■ **Brief**
Note each line of the listing that contains the string "handled", and copy it.
─── Information given ───
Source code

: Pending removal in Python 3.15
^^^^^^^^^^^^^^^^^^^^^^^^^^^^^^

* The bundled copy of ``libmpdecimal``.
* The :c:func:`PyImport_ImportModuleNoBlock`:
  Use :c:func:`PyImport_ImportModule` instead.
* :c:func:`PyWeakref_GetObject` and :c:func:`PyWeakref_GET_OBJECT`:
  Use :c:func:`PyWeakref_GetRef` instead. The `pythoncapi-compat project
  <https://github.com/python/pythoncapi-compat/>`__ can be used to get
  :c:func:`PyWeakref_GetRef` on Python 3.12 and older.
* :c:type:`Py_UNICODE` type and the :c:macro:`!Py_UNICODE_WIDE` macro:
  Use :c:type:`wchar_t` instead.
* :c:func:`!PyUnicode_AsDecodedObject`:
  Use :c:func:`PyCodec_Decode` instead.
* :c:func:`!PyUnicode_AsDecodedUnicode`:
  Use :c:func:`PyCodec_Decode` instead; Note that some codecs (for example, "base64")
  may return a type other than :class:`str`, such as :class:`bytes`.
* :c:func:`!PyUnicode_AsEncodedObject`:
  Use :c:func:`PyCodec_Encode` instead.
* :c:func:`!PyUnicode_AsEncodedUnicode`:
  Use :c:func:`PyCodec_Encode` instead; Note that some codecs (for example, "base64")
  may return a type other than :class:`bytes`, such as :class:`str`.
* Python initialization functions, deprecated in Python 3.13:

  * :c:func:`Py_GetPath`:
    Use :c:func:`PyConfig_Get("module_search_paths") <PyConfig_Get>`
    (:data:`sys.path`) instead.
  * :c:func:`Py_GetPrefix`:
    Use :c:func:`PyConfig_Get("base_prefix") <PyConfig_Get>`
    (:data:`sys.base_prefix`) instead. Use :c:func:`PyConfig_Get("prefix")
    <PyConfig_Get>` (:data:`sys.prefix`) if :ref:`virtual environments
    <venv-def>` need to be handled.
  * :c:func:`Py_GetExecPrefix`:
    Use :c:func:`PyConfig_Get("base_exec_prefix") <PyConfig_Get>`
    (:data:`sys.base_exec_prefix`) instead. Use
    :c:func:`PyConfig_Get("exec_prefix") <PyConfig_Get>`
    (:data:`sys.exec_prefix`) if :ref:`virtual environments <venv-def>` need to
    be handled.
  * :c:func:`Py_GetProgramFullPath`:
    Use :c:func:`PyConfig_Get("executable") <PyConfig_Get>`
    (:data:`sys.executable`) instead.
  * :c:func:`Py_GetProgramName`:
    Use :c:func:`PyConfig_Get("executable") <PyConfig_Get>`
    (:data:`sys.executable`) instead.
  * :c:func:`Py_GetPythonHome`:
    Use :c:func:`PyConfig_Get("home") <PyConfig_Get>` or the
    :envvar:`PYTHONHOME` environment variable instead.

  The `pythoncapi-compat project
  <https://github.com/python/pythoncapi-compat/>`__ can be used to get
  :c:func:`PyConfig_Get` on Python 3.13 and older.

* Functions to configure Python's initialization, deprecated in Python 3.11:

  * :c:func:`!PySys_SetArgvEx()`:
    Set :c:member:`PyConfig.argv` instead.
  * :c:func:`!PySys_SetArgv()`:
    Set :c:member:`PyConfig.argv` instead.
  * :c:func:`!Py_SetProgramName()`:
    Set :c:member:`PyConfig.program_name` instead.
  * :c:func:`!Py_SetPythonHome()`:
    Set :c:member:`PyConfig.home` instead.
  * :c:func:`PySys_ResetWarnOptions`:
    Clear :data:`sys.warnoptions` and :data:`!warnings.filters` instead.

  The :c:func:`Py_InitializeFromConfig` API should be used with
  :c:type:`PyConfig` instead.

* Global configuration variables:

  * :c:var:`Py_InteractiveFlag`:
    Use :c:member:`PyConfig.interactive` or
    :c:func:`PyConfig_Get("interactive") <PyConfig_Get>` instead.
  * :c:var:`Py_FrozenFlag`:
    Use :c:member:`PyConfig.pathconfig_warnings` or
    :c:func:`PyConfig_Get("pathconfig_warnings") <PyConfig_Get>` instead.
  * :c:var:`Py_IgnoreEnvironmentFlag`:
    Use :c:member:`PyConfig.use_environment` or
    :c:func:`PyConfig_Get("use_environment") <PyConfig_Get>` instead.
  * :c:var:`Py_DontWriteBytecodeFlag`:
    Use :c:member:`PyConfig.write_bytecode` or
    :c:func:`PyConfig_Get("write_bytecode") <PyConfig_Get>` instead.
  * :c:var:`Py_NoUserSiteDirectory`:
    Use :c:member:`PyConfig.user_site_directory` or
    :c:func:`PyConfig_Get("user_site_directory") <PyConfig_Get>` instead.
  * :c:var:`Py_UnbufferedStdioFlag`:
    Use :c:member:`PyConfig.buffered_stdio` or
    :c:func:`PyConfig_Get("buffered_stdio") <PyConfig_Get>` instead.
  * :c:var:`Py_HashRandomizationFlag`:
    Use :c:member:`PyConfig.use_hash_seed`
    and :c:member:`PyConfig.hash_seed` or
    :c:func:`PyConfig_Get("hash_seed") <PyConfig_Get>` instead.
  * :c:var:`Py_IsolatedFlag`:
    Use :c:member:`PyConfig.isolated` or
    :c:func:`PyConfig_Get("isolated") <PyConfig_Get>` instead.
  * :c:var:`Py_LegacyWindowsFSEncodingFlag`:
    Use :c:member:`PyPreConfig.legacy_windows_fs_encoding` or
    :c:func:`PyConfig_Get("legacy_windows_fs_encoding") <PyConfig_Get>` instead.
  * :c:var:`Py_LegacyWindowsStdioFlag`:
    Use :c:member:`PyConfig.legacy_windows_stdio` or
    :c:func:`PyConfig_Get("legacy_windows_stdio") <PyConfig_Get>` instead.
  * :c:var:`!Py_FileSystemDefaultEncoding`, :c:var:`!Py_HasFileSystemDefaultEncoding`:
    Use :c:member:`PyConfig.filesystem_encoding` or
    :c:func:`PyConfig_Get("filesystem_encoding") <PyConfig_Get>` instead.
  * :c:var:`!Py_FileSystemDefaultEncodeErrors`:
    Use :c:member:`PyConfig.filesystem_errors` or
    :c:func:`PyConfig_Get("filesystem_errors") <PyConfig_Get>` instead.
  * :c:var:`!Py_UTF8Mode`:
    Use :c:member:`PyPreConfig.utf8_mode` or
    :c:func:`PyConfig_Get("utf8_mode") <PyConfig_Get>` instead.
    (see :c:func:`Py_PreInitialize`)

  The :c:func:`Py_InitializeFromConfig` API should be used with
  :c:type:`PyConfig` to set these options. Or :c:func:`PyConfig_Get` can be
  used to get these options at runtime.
───
■ **Result for this task**
    <venv-def>` need to be handled.
    be handled.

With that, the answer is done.